With cute, smiling faces, characters made out of debris from buildings destroyed in the Great East Japan Earthquake in March 2011, given such names as "Lady Heavy Makeup" and "Uncle Demon," help bring smiles to the faces of children in Ishinomaki, Miyagi Prefecture, and people who see them.
Their creators are sculptor Tomo Inukai and students in Ishinomaki, a city severely hit in the disaster.
After the quake and tsunami destroyed the city, Inukai launched the Watanoha-Smile project using the debris to make works of art with the students, who took shelter at the Watanoha Primary School in the city.
He recently published a book about the project, titled "Watanoha Sumairu Egao ni Natta Garekitachi" (Watanoha-Smile: Recovery Art Objects Made by the Children of Ishinomaki), from Seigensha Art Publishing, Inc. The approximately 200 characters and the stories about them featured in the book must surely leave any who read it with a lasting impression.
"The works are filled with students' memories of trying to get on their feet again after the disaster," Inukai said. "So these works are very precious. I wanted to record them."
Inukai, a resident of neighbouring Yamagata Prefecture, has held workshops for children across the nation on how to make works of art using discarded objects.
At the invitation of a volunteer organisation, he visited the primary school in Ishinomaki three weeks after the disaster.
Seeing disaster survivors who couldn't eat or sleep sufficiently and piles of the debris that filled the school playground, he initially felt discouraged because he thought he could not give a workshop there.
Meanwhile, the children themselves had made a hideout with the debris. They also played baseball by collecting balls and sticks that could be used as bats from the debris. Inukai felt encouraged by the children and so began the project.
The children there yearned to play as they once had with their toys, now washed away in the tsunami.
When Inukai told them how to bond items together with adhesive, they were happy to use it to build things all day.
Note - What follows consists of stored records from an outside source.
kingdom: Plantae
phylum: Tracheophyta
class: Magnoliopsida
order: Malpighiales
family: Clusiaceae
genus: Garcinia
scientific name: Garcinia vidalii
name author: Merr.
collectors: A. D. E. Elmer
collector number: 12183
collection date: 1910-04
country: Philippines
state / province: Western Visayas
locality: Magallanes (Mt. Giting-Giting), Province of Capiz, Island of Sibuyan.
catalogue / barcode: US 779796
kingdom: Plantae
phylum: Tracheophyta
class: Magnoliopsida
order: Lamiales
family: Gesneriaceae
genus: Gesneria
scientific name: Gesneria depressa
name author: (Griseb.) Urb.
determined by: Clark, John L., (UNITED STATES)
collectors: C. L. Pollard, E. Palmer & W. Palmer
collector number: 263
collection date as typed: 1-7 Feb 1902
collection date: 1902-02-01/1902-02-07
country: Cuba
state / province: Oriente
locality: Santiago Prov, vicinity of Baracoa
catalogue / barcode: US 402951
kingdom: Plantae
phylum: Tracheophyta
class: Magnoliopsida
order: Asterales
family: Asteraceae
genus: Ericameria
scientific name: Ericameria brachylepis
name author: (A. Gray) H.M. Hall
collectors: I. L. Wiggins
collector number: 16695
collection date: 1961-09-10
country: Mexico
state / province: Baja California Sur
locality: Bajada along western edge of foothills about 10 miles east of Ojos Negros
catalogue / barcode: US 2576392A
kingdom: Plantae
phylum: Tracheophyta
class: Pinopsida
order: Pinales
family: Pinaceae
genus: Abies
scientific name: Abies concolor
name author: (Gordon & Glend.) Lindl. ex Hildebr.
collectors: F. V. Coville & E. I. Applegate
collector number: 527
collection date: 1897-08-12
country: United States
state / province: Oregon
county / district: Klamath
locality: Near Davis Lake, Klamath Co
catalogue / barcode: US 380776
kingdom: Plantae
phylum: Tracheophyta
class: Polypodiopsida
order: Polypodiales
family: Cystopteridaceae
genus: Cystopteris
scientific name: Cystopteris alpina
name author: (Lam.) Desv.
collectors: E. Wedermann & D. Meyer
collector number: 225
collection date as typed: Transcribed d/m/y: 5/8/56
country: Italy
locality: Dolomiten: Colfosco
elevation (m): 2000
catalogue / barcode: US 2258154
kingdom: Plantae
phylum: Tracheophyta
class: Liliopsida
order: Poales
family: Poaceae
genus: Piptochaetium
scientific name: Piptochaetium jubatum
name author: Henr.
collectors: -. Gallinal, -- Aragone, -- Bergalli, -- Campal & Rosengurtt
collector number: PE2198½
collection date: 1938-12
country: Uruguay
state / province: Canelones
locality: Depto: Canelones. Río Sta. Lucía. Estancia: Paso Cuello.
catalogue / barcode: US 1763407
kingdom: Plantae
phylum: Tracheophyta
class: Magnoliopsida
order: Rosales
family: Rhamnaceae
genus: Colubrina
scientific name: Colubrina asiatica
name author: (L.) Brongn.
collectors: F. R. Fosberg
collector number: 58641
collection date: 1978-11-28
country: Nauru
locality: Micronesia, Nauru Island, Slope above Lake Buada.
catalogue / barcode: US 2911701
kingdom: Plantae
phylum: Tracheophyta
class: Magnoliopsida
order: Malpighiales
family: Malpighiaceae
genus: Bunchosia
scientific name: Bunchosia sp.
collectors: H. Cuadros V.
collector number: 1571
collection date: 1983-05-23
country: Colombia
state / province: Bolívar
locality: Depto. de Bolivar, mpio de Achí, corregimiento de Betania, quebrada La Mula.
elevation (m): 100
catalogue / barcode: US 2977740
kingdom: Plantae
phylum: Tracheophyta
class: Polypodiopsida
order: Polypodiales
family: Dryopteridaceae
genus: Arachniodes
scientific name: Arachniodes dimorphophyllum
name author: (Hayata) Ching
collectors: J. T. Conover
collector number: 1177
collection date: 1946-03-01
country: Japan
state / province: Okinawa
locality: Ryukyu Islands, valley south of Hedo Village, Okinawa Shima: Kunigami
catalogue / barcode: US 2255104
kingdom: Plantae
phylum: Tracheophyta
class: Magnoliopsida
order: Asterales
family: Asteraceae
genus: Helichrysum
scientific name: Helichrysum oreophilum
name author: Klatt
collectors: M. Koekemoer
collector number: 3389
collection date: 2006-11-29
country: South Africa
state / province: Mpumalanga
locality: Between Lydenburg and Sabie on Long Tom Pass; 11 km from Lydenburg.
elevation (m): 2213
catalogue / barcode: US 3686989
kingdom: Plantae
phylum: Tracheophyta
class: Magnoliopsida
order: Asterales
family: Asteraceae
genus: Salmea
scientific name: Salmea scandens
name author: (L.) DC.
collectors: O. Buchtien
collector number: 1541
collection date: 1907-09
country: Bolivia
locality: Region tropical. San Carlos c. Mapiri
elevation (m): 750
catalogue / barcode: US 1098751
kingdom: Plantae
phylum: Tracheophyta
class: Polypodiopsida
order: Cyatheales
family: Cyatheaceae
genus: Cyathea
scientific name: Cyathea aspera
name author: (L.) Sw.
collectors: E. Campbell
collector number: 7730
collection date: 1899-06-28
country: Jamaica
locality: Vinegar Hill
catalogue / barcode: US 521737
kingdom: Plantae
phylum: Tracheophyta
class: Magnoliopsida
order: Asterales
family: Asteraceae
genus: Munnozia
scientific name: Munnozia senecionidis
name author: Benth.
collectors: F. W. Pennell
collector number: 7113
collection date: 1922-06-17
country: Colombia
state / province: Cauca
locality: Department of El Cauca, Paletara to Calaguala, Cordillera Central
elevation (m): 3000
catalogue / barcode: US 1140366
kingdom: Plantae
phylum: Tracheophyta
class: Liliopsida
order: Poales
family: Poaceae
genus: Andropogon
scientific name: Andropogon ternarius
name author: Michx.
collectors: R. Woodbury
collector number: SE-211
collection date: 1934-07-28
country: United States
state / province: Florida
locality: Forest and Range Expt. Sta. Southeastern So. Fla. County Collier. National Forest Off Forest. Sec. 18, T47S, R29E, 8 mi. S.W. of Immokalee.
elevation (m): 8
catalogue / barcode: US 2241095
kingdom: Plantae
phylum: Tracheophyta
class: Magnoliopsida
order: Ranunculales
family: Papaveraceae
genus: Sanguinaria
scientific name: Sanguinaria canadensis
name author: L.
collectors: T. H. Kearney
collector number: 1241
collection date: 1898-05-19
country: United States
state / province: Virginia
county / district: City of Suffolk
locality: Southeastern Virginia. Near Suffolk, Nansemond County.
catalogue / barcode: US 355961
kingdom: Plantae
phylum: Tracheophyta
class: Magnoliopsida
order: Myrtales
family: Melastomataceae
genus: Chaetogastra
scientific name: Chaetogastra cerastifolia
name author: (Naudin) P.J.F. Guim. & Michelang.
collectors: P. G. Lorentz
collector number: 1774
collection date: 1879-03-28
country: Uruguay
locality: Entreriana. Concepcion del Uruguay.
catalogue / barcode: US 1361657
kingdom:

Compared to workshops he had given in other places, children there made more works of higher quality, he said.
"They lost various things [in the disaster], so I thought their imagination and creativity had increased," Inukai said. "I felt I learned from them what it means to live."
With his help, the children managed to turn the debris, full of negative memories, into positive, brilliant characters-works that strikingly impress any who see them.
He has heard from many readers of the book that they were moved by the book, and an exhibition of these works has been held at about 30 locations nationwide.
Inukai still visits the Watanoha district once or twice a month as he "wants to see how the children have grown." He wants to be with the "Watanoha kids" for another 10 or 20 years.